● INFORMATION PROVIDED
[Start of section]

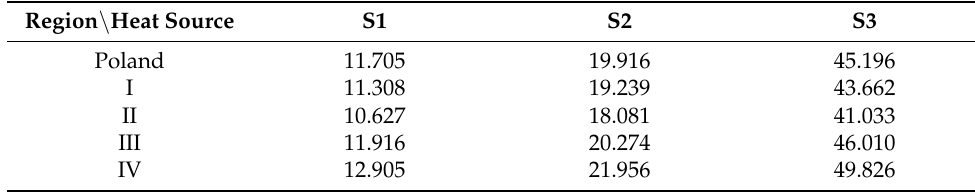
Table 5. Annual economic heating costs G 0 [(PLN · K)/(W · year)].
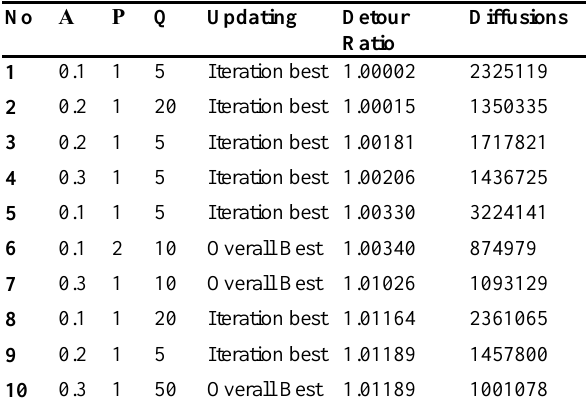
Table 4. The best 20 result with respect to Detour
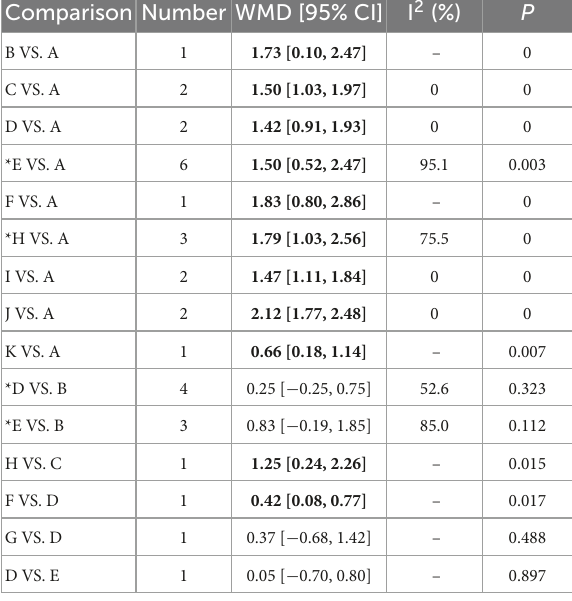
TABLE 3 Visual analog scale (VAS) pairwise meta-analysis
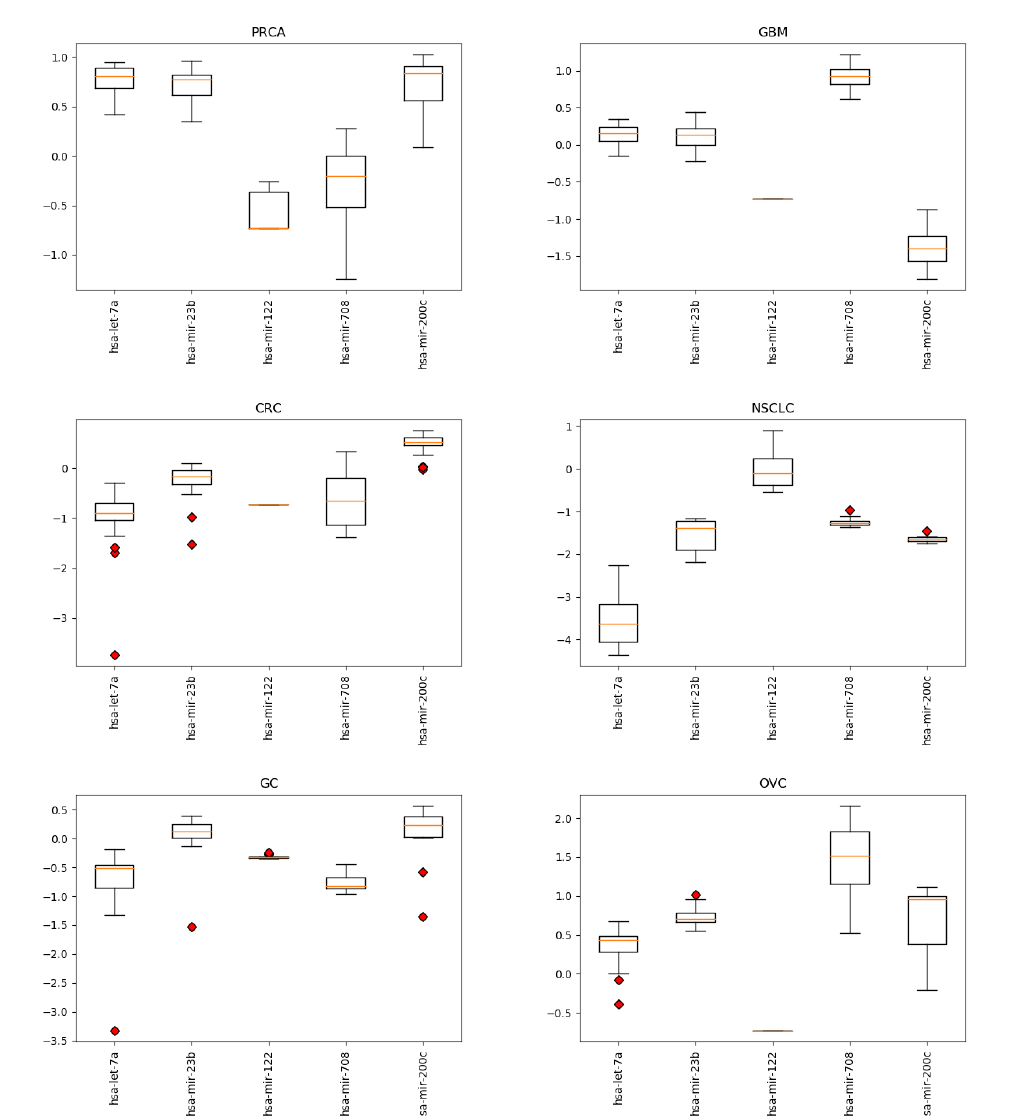
Figure A1. Expression levels by cancer type for the 5 miRNAs identified by the proposed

[End of section]

● TASK OBJECTIVE
Write out again, word for word, the lines from the one holding "Table 4. The" through the final line of the listing, including both ends but no pictures.

● ANSWER BELOW
Table 4. The best 20 result with respect to Detour
TABLE 3 Visual analog scale (VAS) pairwise meta-analysis
Figure A1. Expression levels by cancer type for the 5 miRNAs identified by the proposed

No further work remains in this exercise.